Diagnosis is based on the clinical features, pulse oximetry findings, an abnormal electrocardiogram (right axis deviation, right ventricular hypertrophy and right atrial enlargement), echocardiography (underlying lesion, site of shunt and estimating pulmonary arterial pressure) and imaging (MRI and CT). Right-heart catheterization (saturation, hemodynamics and pulmonary vasoreactivity study if appropriate) is usual to establish the diagnosis and may be clinically useful in planning treatment / assessing efficacy. Routine lab testing (total blood count, liver function test, urea, creatinine, electrolytes, uric acid and iron status) is sought to detect emerging complications.
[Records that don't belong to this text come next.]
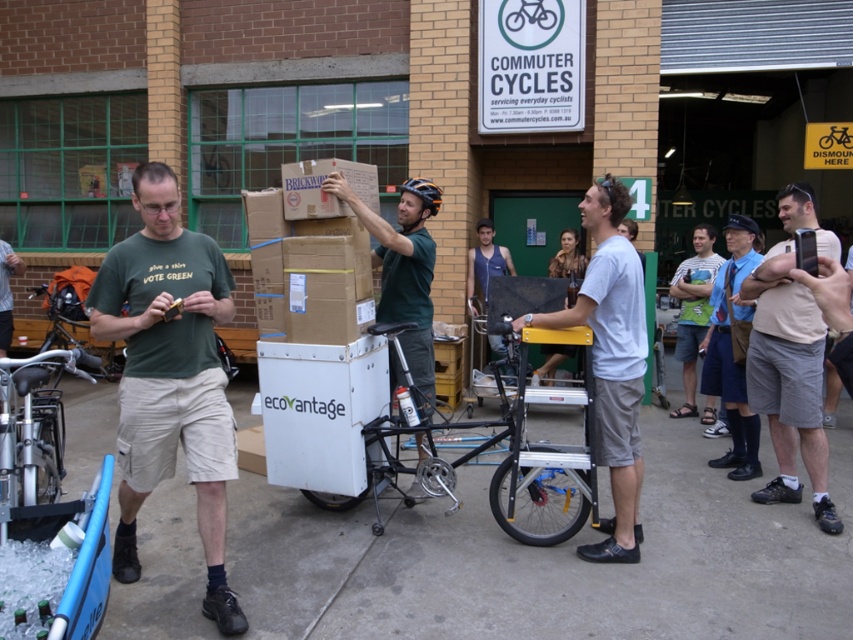
You are a cyclist who just arrived at the Commuter Cycles shop. You see a black matte cargo bike at center and a matte green helmet at center. Which object is located to the right of the other?

The black matte cargo bike at center is positioned on the right side of matte green helmet at center, so the cargo bike is to the right of the helmet.

Based on the photo, you are standing at the DISMOUNT HERE area in front of the COMMUTER CYCLES building. You see two points marked as point 1 at coordinate (633, 472) and point 2 at coordinate (776, 195). Which point is closer to you?

Point 1 at coordinate (633, 472) is closer to you because it is in front of point 2 at coordinate (776, 195).

You are a customer at the COMMUTER CYCLES shop and want to rent a bicycle. The shop has a rule that you must stand at the DISMOUNT HERE area before renting. You are currently at point (610, 360). Is the white matte bicycle at center available for rent?

The white matte bicycle at center is located at point (610, 360), so yes, it is available for rent as it is at the required DISMOUNT HERE area.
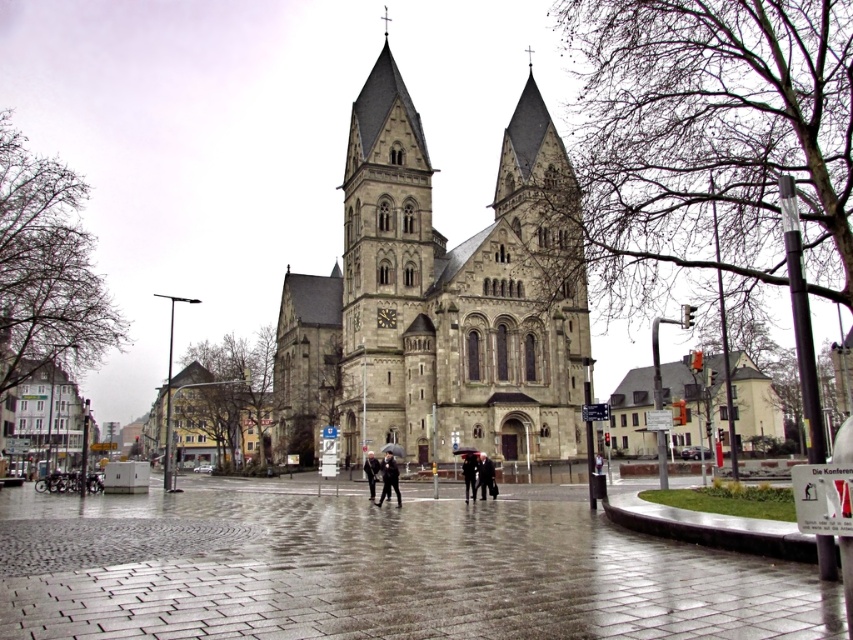
Question: Estimate the real-world distances between objects in this image. Which object is farther from the gray stone church at center?

Choices:
 (A) dark gray suit at center
 (B) dark gray fabric umbrella at center
 (C) dark gray coat at center
 (D) dark gray fabric coat at center

Answer: (B)

Question: Which of the following is the farthest from the observer?

Choices:
 (A) dark gray fabric coat at center
 (B) dark gray coat at center
 (C) dark gray suit at center
 (D) dark gray fabric umbrella at center

Answer: (A)

Question: Does dark gray coat at center appear on the right side of dark gray fabric coat at center?

Choices:
 (A) no
 (B) yes

Answer: (B)

Question: Is gray stone church at center wider than dark gray suit at center?

Choices:
 (A) no
 (B) yes

Answer: (B)

Question: Which point appears farthest from the camera in this image?

Choices:
 (A) (473, 481)
 (B) (389, 461)
 (C) (370, 477)

Answer: (C)

Question: Is gray stone church at center to the left of dark gray fabric coat at center from the viewer's perspective?

Choices:
 (A) no
 (B) yes

Answer: (A)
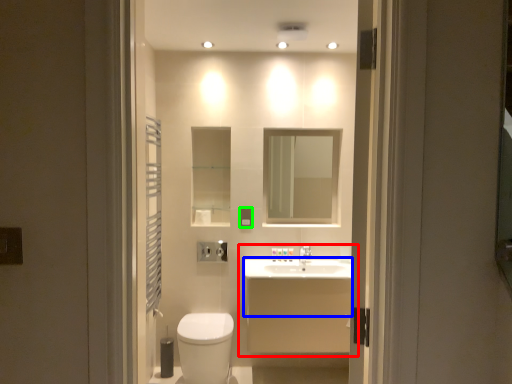
Question: Which object is positioned closest to bathroom cabinet (highlighted by a red box)? Select from counter top (highlighted by a blue box) and electric outlet (highlighted by a green box).

Choices:
 (A) counter top
 (B) electric outlet

Answer: (A)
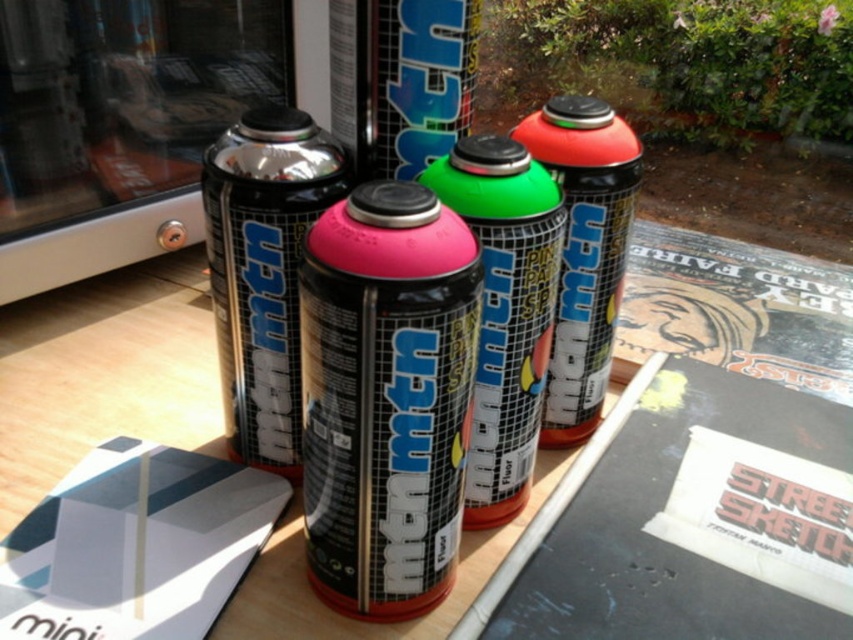
Based on the photo, you are organizing spray paint cans on a shelf and notice two cans labeled as metallic black spray can at center and matte black spray can at center. Which one is taller?

The matte black spray can at center is taller than the metallic black spray can at center.

You are an artist arranging spray cans on a desk. You have a green matte spray can at center and a matte black spray can at center. Which can is positioned lower on the desk?

The green matte spray can at center is located below the matte black spray can at center, so it is positioned lower on the desk.

You are an artist trying to choose a spray can for a detailed mural. You have two options in front of you on the table. The pink matte spray can at center and the green matte spray can at center. Which spray can should you pick if you need a smaller one for intricate details?

The pink matte spray can at center is smaller than the green matte spray can at center, so you should pick the pink matte spray can at center for intricate details.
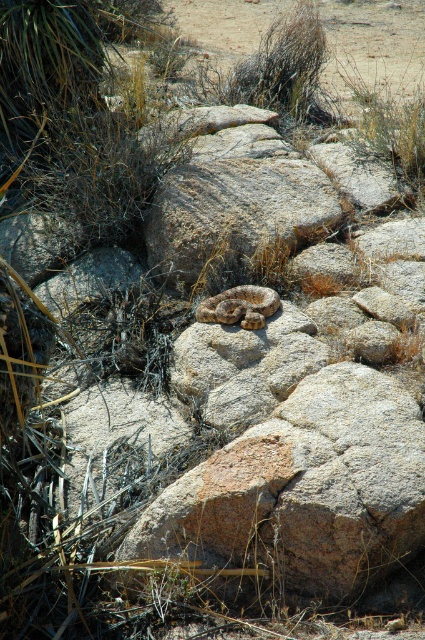
Between rusty stone boulder at center and brown scaly snake at center, which one is positioned higher?

rusty stone boulder at center is higher up.

Who is more forward, (193, 234) or (269, 291)?

Point (269, 291)

This screenshot has height=640, width=425. Find the location of `rusty stone boulder at center`. rusty stone boulder at center is located at coordinates (235, 209).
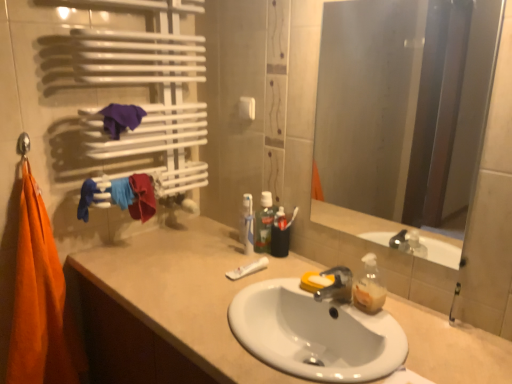
At what (x,y) coordinates should I click in order to perform the action: click on vacant space to the left of translucent plastic toothpaste at center. Please return your answer as a coordinate pair (x, y). Looking at the image, I should click on (218, 256).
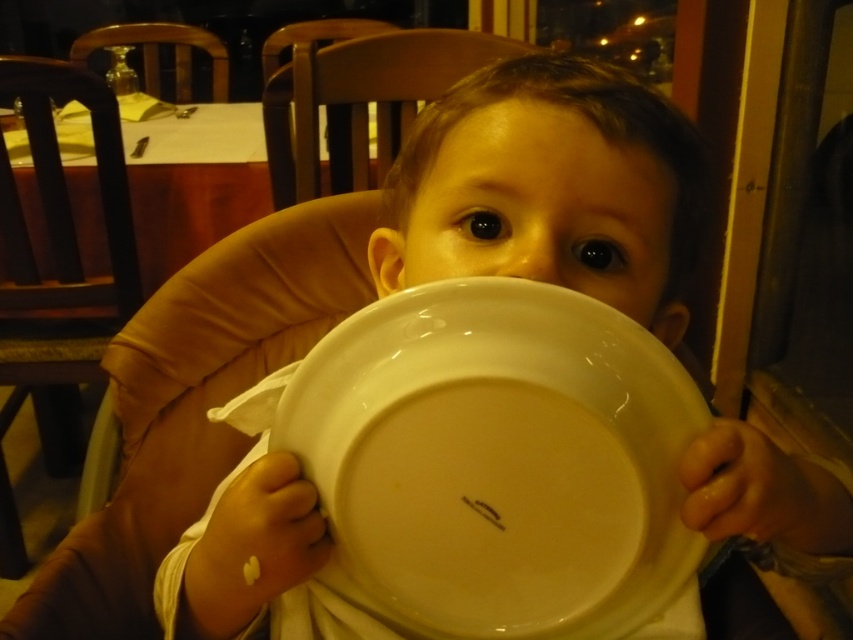
Question: Which point is farther from the camera taking this photo?

Choices:
 (A) (384, 29)
 (B) (474, 147)

Answer: (A)

Question: Is wooden chair at left to the right of wooden chair at upper center from the viewer's perspective?

Choices:
 (A) no
 (B) yes

Answer: (A)

Question: Where is smooth skin face at center located in relation to wooden chair at upper left in the image?

Choices:
 (A) below
 (B) above

Answer: (A)

Question: Which point is closer to the camera taking this photo?

Choices:
 (A) (633, 209)
 (B) (311, 161)
 (C) (151, 92)

Answer: (A)

Question: Is smooth skin face at center to the left of wooden chair at upper center from the viewer's perspective?

Choices:
 (A) yes
 (B) no

Answer: (B)

Question: Which point appears closest to the camera in this image?

Choices:
 (A) (105, 26)
 (B) (509, 212)

Answer: (B)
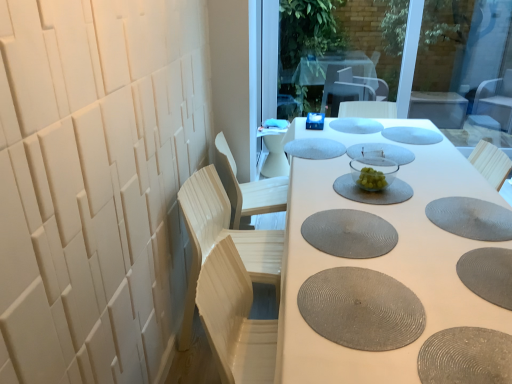
Find the location of a particular element. This screenshot has height=384, width=512. vacant space that is in between blue fabric cushion at center, the first manhole cover in the back-to-front sequence, and clear glass bowl at center, which is the fourth manhole cover in back-to-front order is located at coordinates (352, 135).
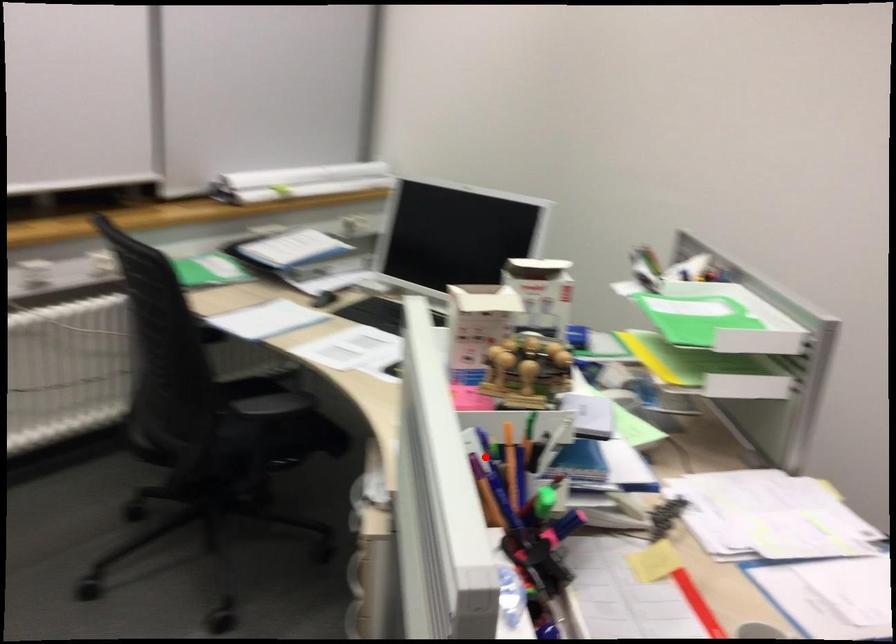
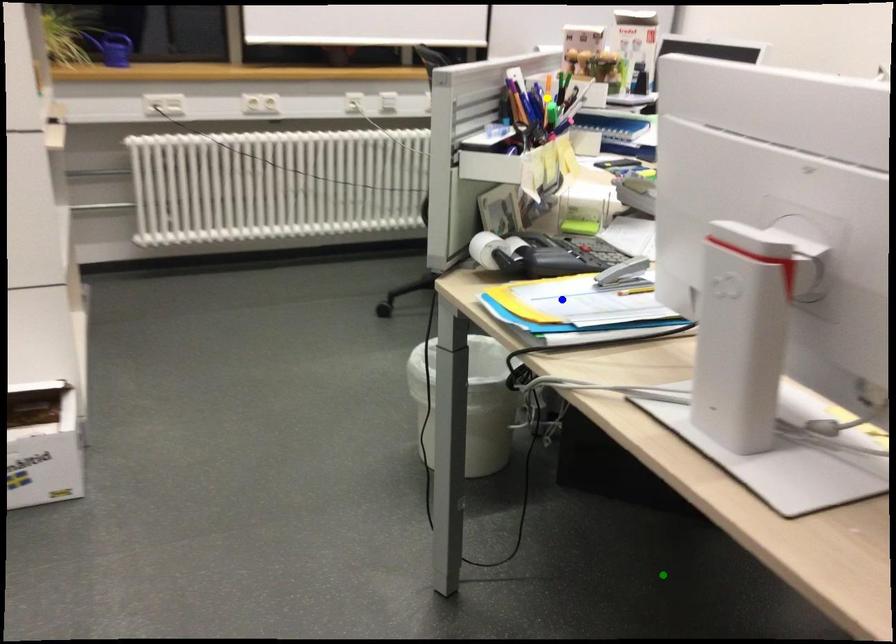
Question: I am providing you with two images of the same scene from different viewpoints. A red point is marked on the first image. You are given multiple points on the second image. Which point in image 2 is actually the same real-world point as the red point in image 1?

Choices:
 (A) blue point
 (B) yellow point
 (C) green point

Answer: (B)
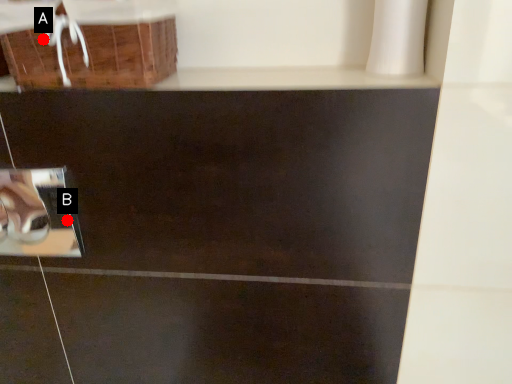
Question: Two points are circled on the image, labeled by A and B beside each circle. Which point is farther from the camera taking this photo?

Choices:
 (A) A is further
 (B) B is further

Answer: (B)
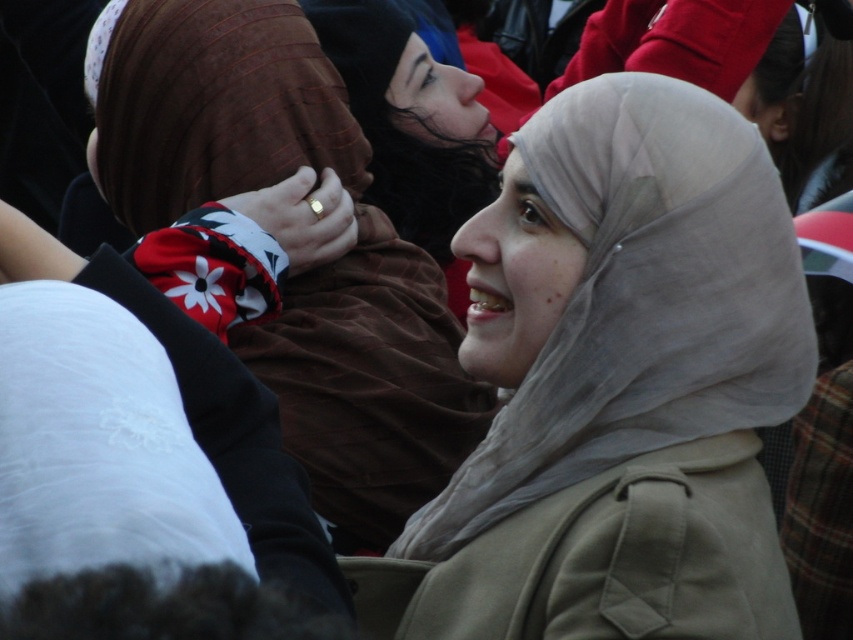
Question: Is light beige sheer at center above matte brown scarf at center?

Choices:
 (A) yes
 (B) no

Answer: (B)

Question: Which point is closer to the camera?

Choices:
 (A) light beige sheer at center
 (B) matte brown scarf at center

Answer: (A)

Question: Can you confirm if light beige sheer at center is positioned above matte brown scarf at center?

Choices:
 (A) yes
 (B) no

Answer: (B)

Question: Is light beige sheer at center to the right of matte brown scarf at center from the viewer's perspective?

Choices:
 (A) no
 (B) yes

Answer: (B)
Differential diagnoses include idiopathic pulmonary hypertension, tetralogy of Fallot, tricuspid atresia, transposition of the great arteries (see these terms), persistent newborn pulmonary hypertension, pulmonary infection and respiratory failure.
Management and treatment
ES can be avoided if appropriate repair of the underlying heart defect is undertaken prior to the establishment of irreversible changes to the pulmonary vascular bed. Management of established ES includes maintaining fluid balance, prophylaxis against infective endocarditis, iron supplementation and avoiding precipitating factors (pregnancy, isometric exercise, high altitude).Targeted pharmacological therapies are recommended for symptomatic patients; prostacyclin analogues (treprostinil), endothelin antagonists (bosentan, macitantan), nitric oxide, phosphodiesterase inhibitor (sildenafil).Heart and lung transplantation (or lung transplantatioin with intracardiac repair) is an option for patients with a poor prognosis who fail to respond to medical therapy.
Life expectancy depends on the type and severity of the underlying defect and right ventricular function, and ranges from 20 to 50 years. In patients with the syndrome the maternal mortality rate exceeds 50%. The chances of preterm delivery and low birth weight are extremely high and the likelihood of livebirth drops dramatically with lower maternal oxygen saturation levels (to below 10% in some series) if maternal resting Oxygen saturations are less than 85%.